BASEL, Switzerland, Nov. 29, 2018 — Therachon AG (“Therachon”), a clinical-stage biotechnology company focused on treating the root causes of rare conditions, today announced that the European Commission has granted Orphan Drug Designation for apraglutide for the treatment of short bowel syndrome (SBS).
“We are pleased to receive this designation, which was granted upon reviewing both preclinical study results from animal models and Phase 2 clinical trial data obtained with weekly dosing of apraglutide in patients with SBS,” said Luca Santarelli, M.D., chief executive officer of Therachon. “We believe that apraglutide’s orphan drug designation is consistent with its potential to become the best-in-class therapeutic for the treatment of SBS.”
In Europe, orphan drug designation provides regulatory and financial incentives to companies developing products to treat serious rare conditions that affect no more than five in 10,000 persons in the European Union and for which either no satisfactory treatment exists or the product candidate would provide a significant benefit for those affected by the condition compared with existing therapies. Incentives include protocol assistance and market exclusivity.
Therachon is a clinical-stage global biotechnology company focused on developing medicines for serious rare conditions with significant unmet medical need. The company is pursuing programs in rare conditions with well characterized biological root causes in both short bowel syndrome (SBS) and achondroplasia. Therachon is committed to making a difference in the lives of patients living with serious rare disorders. For more information, please visit www.therachon.com.

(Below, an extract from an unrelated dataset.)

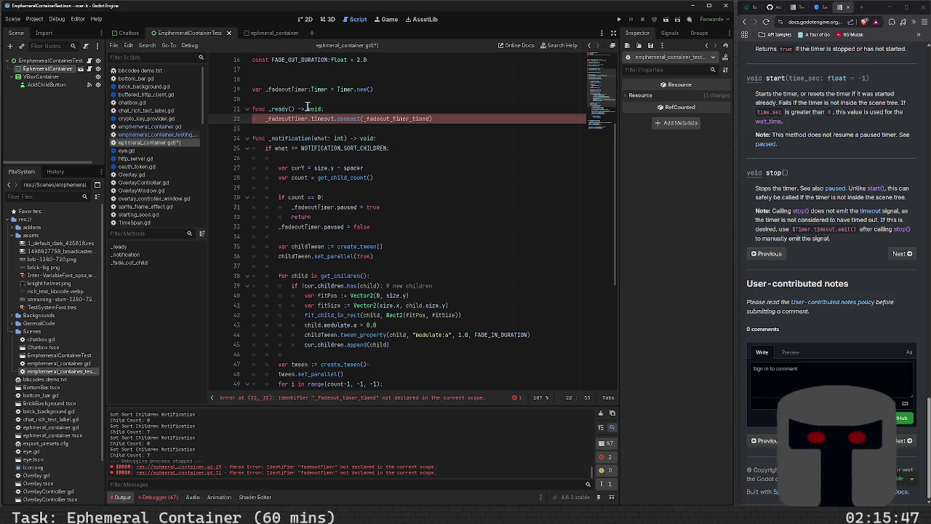
type("t)")
key("ctrl+s")
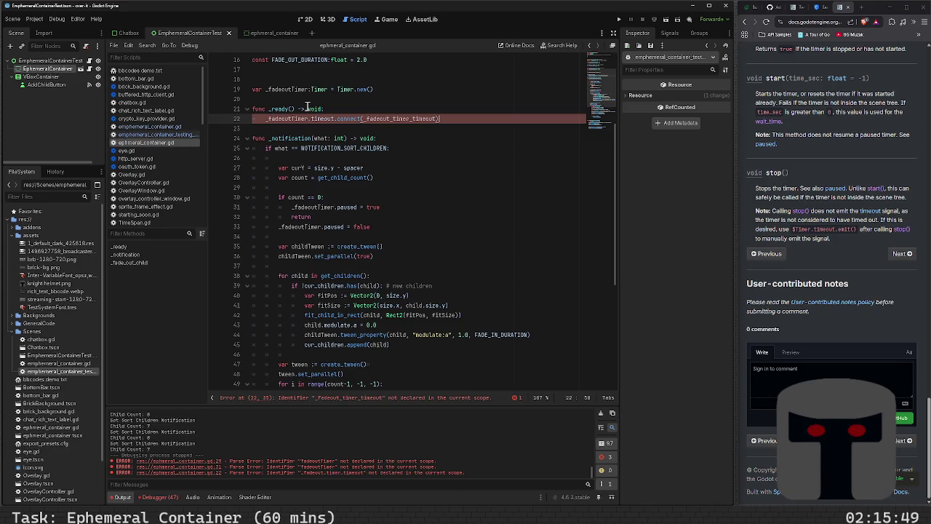
- Rename the callback to _on_fadeout_timer_timeout and select the name for reuse
key("ctrl+Left")
key("ctrl+Left")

About Short Bowel Syndrome
Short Bowel Syndrome (SBS) results from extensive intestinal resection due to chronic inflammatory bowel disease (IBD), acute events (e.g. mesenteric infarction) or congenital abnormalities. SBS is a severe, chronic condition associated with reduced or complete loss of intestinal function (termed as ‘intestinal failure’). Intestinal failure can be life-threatening and is characterized by malabsorption and malnutrition, infections, blood clots and poor quality of life. Affected individuals are dependent on daily parenteral support, sometimes requiring up to 16 hours of parenteral feeding per day. An estimated 20,000-40,000 patients are thought to suffer from SBS in the US and Europe.

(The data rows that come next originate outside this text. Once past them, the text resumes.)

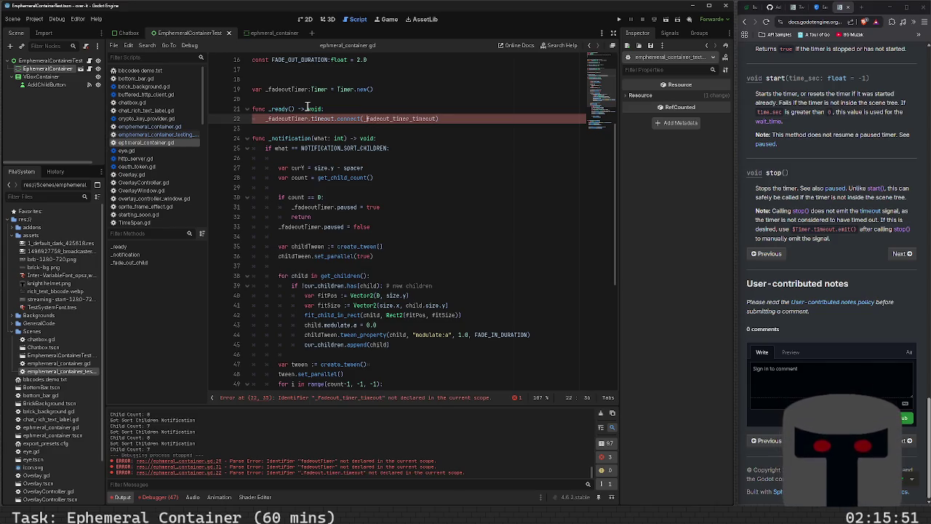
key("ctrl+shift+Right")
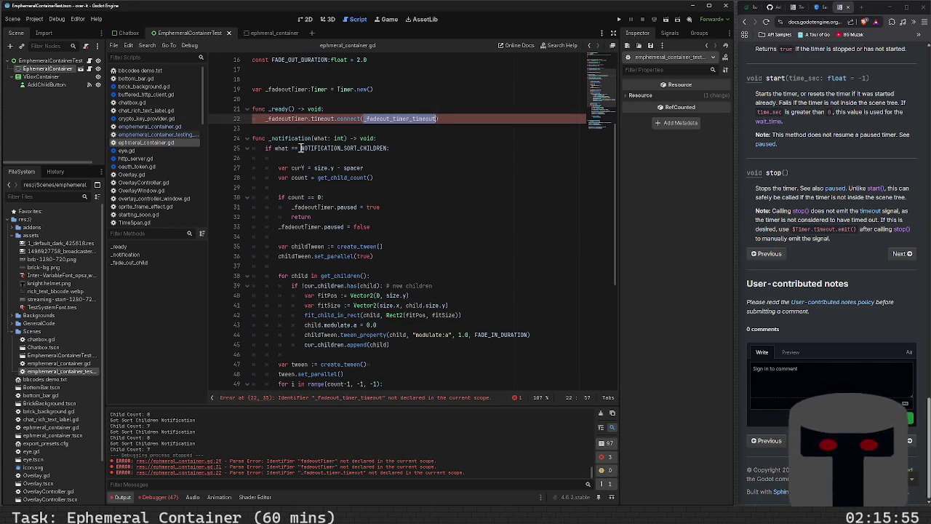
key("Right")
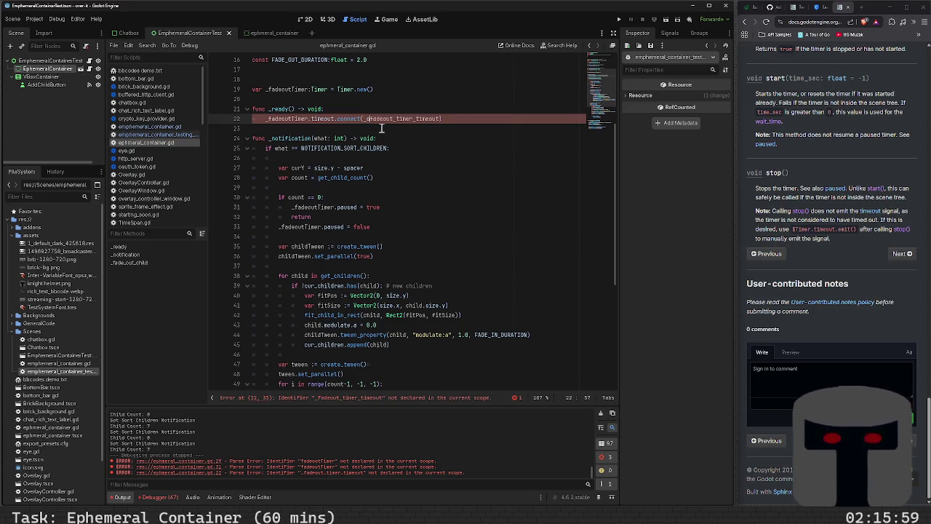
type("on_")
key("Escape")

Apraglutide (FE 203799) is a next-generation, synthetic GLP-2 analog that has undergone extensive preclinical characterization and optimization. It has successfully completed Phase 1 single ascending dose/multiple ascending dose clinical trials in healthy volunteers demonstrating a superior pharmacokinetic profile with a half-life of 30 hours, enabling an easy-to-use, once-weekly dosing regimen. Apraglutide is currently being investigated in two Phase 2 clinical trials in SBS.